▶ _Transcribed page contents_:
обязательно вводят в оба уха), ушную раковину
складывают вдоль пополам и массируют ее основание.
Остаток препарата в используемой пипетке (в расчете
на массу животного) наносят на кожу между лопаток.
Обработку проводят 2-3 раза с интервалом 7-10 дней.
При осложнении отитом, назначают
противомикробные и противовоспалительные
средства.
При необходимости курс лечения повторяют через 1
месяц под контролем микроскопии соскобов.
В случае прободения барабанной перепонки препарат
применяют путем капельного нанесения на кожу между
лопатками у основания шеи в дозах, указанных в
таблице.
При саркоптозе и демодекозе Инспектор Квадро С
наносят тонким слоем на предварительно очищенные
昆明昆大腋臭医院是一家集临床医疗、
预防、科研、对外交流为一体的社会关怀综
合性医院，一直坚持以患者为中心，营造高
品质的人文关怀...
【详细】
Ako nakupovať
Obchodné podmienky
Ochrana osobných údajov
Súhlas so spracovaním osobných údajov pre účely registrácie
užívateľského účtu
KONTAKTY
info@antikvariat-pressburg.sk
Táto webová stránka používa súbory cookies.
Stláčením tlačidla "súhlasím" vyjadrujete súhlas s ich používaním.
==
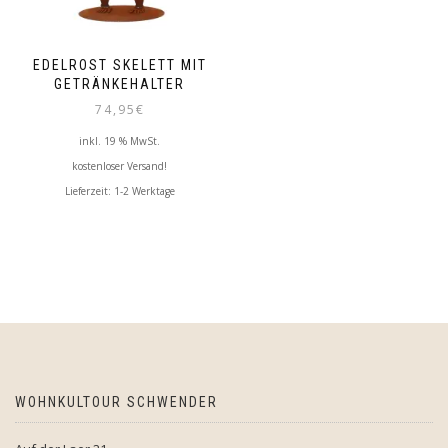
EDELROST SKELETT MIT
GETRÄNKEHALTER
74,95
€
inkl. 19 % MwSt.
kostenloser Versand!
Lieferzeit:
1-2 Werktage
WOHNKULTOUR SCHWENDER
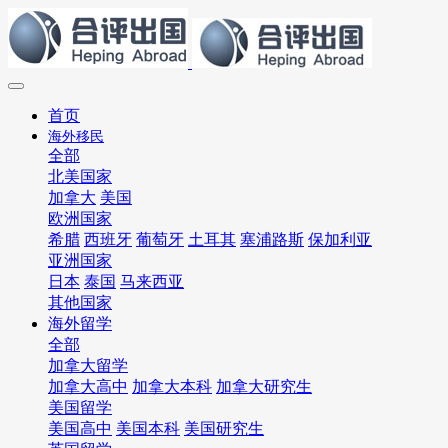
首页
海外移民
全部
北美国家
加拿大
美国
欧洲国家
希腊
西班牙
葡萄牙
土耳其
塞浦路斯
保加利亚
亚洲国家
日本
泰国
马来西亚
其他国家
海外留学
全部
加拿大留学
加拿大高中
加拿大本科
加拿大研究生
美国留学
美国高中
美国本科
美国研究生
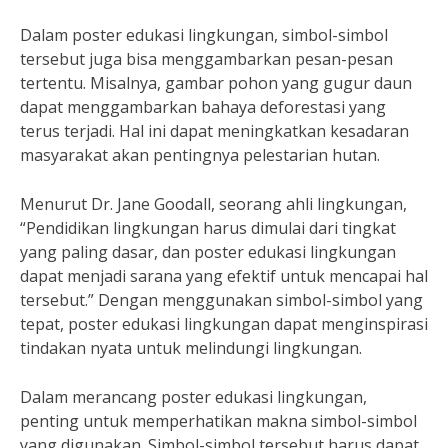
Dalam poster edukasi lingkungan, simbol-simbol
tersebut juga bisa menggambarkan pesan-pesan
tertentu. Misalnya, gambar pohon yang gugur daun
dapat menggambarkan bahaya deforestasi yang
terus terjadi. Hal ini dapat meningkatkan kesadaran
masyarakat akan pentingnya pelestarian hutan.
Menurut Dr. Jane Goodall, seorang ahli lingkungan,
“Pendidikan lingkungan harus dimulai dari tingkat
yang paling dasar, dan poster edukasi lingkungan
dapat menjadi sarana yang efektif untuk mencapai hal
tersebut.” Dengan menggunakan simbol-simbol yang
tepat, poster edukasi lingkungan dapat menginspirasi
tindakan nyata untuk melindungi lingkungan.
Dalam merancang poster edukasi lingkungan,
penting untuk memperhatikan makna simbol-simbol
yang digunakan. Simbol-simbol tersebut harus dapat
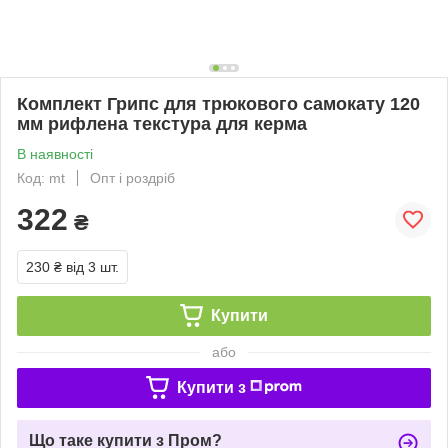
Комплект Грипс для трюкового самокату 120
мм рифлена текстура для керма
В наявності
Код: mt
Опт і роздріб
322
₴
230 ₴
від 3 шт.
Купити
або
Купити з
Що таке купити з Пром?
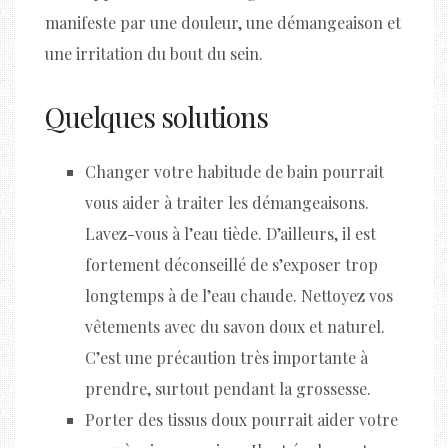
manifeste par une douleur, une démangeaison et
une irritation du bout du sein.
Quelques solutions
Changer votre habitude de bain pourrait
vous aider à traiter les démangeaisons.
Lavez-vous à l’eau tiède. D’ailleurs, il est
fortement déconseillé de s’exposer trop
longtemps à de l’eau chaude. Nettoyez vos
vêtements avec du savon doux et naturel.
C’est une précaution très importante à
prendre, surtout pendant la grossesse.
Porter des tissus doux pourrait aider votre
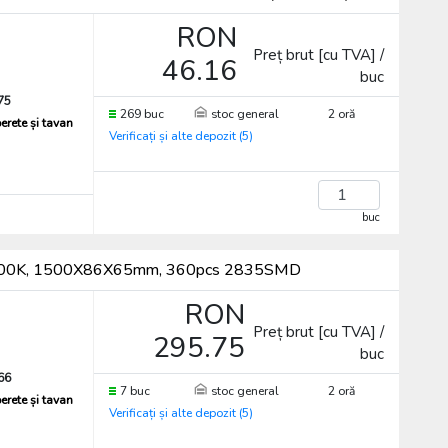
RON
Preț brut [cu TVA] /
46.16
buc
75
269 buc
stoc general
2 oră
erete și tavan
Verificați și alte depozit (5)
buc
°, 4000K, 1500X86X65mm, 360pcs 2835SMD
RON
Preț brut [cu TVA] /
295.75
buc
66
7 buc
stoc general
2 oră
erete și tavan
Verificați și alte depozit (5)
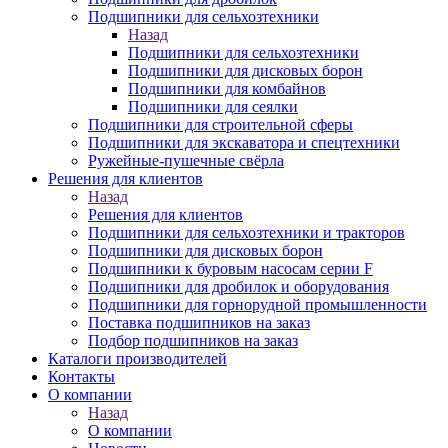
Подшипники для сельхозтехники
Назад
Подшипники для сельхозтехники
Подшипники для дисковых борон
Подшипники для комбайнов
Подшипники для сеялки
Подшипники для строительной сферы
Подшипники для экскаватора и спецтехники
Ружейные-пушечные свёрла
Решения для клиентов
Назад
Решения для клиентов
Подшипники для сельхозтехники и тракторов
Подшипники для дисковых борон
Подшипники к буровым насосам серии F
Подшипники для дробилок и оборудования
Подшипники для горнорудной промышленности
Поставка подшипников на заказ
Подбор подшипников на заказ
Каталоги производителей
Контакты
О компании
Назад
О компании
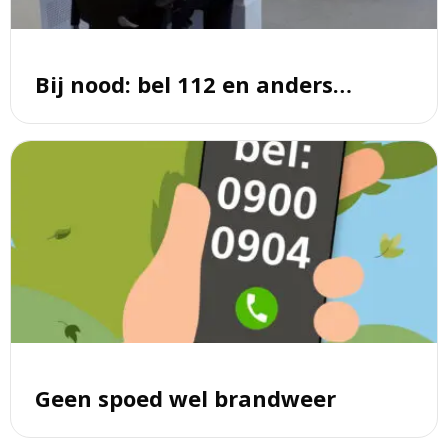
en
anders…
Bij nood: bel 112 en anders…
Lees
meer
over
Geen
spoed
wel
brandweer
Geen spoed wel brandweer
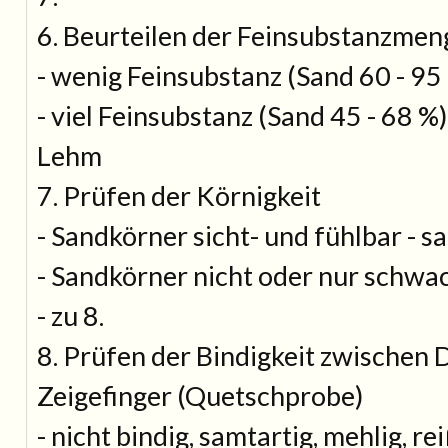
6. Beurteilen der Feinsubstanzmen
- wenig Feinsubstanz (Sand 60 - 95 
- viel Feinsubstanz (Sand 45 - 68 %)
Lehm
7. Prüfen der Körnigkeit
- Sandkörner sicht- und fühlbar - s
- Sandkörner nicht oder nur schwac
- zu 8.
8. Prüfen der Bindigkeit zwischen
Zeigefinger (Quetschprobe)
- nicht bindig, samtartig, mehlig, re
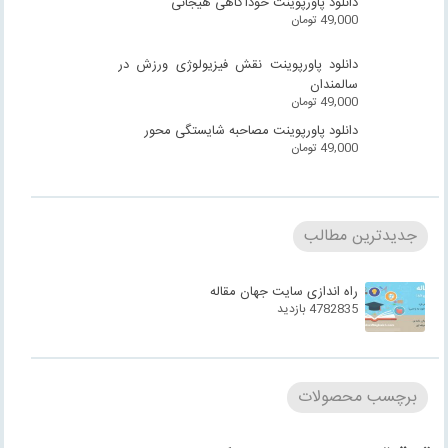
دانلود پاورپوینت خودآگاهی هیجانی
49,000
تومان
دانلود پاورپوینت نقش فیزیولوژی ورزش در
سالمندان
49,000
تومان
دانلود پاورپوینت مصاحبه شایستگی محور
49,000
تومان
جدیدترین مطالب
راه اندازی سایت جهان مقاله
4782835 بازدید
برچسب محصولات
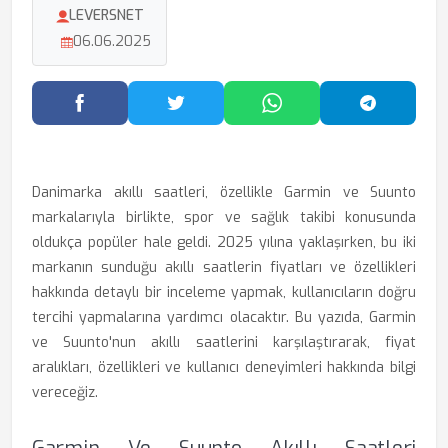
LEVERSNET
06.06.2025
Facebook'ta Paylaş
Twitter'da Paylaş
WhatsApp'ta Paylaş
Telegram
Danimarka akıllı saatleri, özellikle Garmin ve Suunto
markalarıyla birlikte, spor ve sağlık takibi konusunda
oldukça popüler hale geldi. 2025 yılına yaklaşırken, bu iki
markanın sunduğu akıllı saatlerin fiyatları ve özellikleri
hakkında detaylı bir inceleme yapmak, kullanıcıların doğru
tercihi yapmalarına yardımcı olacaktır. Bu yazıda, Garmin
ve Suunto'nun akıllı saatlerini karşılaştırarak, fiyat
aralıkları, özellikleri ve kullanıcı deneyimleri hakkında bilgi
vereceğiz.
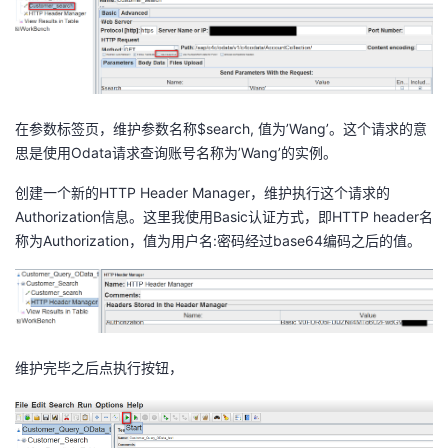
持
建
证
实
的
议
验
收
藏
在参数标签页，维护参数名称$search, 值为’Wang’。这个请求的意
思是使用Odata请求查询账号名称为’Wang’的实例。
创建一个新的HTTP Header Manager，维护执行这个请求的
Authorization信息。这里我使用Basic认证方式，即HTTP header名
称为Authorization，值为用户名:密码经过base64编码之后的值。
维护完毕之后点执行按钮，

▶ _TASK TO CARRY OUT_: Where does the string "Подшипники" appear in the records above? Show every line that holds it.

▶ _WRITTEN SOLUTION_:
Подшипники для сельхозтехники
Подшипники для сельхозтехники
Подшипники для дисковых борон
Подшипники для комбайнов
Подшипники для сеялки
Подшипники для строительной сферы
Подшипники для экскаватора и спецтехники
Подшипники для сельхозтехники и тракторов
Подшипники для дисковых борон
Подшипники к буровым насосам серии F
Подшипники для дробилок и оборудования
Подшипники для горнорудной промышленности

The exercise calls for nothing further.